Right now, I can say with 100% certainty that if I had a mind to I could create a FPS game the equal of Quake 3 Arena in all respects in pure Java plus LWJGL. Fortunately for the world I'm not clever enough to render curves yet Smiley

Now I've written Alien Flux and the infamous terrain demo I am intimately aware of what Java is capable of - and proved it. Something that ought to be taken into account is that I've got this stuff together in record time too considering I work largely on my own or in a tiny team. So there's an advert for the technology.

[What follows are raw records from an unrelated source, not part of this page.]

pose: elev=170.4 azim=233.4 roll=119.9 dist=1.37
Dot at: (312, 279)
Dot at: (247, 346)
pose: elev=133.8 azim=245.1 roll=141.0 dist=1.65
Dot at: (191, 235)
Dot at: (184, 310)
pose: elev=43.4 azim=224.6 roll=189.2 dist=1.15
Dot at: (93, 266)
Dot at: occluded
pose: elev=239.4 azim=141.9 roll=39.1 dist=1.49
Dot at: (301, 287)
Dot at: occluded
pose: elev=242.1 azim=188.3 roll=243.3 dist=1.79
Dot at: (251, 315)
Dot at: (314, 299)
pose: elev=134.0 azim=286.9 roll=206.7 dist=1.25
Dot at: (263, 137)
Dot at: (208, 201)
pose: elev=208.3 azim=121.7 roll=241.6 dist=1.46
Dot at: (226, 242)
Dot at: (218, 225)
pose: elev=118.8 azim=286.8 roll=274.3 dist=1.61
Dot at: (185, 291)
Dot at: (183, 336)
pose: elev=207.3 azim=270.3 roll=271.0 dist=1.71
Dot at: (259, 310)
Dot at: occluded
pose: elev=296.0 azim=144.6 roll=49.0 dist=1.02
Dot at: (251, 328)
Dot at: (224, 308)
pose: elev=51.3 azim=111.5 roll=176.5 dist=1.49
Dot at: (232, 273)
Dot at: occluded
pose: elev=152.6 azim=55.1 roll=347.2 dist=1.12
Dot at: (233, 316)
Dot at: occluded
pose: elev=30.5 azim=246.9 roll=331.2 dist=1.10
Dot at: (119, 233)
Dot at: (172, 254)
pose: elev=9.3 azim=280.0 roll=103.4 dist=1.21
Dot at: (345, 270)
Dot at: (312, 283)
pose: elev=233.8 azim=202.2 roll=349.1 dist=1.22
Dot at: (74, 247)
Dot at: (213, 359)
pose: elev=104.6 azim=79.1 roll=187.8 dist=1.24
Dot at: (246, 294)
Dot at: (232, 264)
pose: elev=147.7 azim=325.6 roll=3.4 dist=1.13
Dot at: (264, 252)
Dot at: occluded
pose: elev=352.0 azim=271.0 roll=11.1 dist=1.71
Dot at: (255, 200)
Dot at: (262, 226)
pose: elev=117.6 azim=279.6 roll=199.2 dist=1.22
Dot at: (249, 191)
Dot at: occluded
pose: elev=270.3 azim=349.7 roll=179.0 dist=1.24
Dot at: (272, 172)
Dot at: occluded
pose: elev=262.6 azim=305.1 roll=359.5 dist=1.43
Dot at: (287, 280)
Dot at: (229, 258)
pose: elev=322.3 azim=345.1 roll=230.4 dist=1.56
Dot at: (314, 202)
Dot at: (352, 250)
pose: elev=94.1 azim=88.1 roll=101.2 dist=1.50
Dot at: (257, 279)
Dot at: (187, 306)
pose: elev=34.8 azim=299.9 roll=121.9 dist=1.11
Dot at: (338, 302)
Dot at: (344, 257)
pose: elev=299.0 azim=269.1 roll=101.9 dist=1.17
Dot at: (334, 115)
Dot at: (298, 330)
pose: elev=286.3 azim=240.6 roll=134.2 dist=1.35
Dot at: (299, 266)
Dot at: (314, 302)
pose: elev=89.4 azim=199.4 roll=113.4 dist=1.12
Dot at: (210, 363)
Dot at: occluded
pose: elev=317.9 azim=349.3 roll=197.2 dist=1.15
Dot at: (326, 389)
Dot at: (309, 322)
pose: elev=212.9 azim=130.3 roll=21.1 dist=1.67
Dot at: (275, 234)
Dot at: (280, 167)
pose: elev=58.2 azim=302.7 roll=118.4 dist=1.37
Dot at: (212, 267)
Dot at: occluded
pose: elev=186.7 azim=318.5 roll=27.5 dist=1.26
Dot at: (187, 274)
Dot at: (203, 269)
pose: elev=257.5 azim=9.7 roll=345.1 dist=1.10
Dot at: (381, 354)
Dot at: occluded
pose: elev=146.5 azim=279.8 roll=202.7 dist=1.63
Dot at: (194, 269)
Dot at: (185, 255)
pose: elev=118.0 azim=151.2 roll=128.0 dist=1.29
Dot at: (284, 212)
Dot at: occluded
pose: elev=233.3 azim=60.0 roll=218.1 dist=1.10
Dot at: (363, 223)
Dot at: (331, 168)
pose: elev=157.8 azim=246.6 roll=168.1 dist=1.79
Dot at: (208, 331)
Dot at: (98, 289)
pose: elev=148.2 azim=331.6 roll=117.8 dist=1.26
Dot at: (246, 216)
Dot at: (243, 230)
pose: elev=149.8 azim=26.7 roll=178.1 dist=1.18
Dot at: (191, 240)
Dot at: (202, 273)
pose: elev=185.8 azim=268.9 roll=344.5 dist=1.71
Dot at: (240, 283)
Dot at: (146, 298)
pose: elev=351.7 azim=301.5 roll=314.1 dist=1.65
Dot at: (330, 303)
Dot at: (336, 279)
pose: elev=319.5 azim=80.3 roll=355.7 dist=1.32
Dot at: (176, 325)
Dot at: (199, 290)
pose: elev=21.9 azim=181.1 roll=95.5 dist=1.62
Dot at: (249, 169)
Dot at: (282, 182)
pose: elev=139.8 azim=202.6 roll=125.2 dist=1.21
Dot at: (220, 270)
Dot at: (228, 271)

As to why not use Java - well, it can be pain in the arse because we don't have Structs, which is slower than it could be and more fiddly. But that's my only major gripe apart from the JRE size & licensing terms.

Cas Smiley

Offline erikd

JGO Ninja


Medals: 16
Projects: 4
Exp: 14 years


Maximumisness


« Reply #28 - Posted 2003-03-29 09:27:51 »

But they're not really curves are they? (At least I though it was faked by using a bit larger number of polys in the 'curves' and smoothing them out by lighting).

For what it's worth, I think Q3A would be easily possible too, but I suspect you would loose a few fps though, be it an acceptalble number.
Being able to create Q3A in much less time would've made it worthwhile still to do it in Java I suppose, because that's probably a better argument for the business people than 100fps instead of 90.
And platform independance is a nice bonus thrown in with no extra charge (well, almost none).

Offline princec

JGO Kernel


Medals: 378
Projects: 3
Exp: 16 years


Eh? Who? What? ... Me?


« Reply #29 - Posted 2003-03-29 10:36:39 »

Precisely. Who cares about 10fps? (Well, you would if you were running at 20fps in the first place Tongue)

I expect the Q3A development time could have been cut in half approximately, and released simultaneously on Mac, Win32, and Linux - as it is, those two ports took months of extra development time. The whole mod/dll scripty thing took a good long time to develop too and has to be different for all three O/Ss

Imagine the mod community! Dynamically downloaded mods from the server no matter what O/S you're on! Woo! It just all makes sense. So let's just hope they fix the issues with the current Java soon. (You listening, Chris?)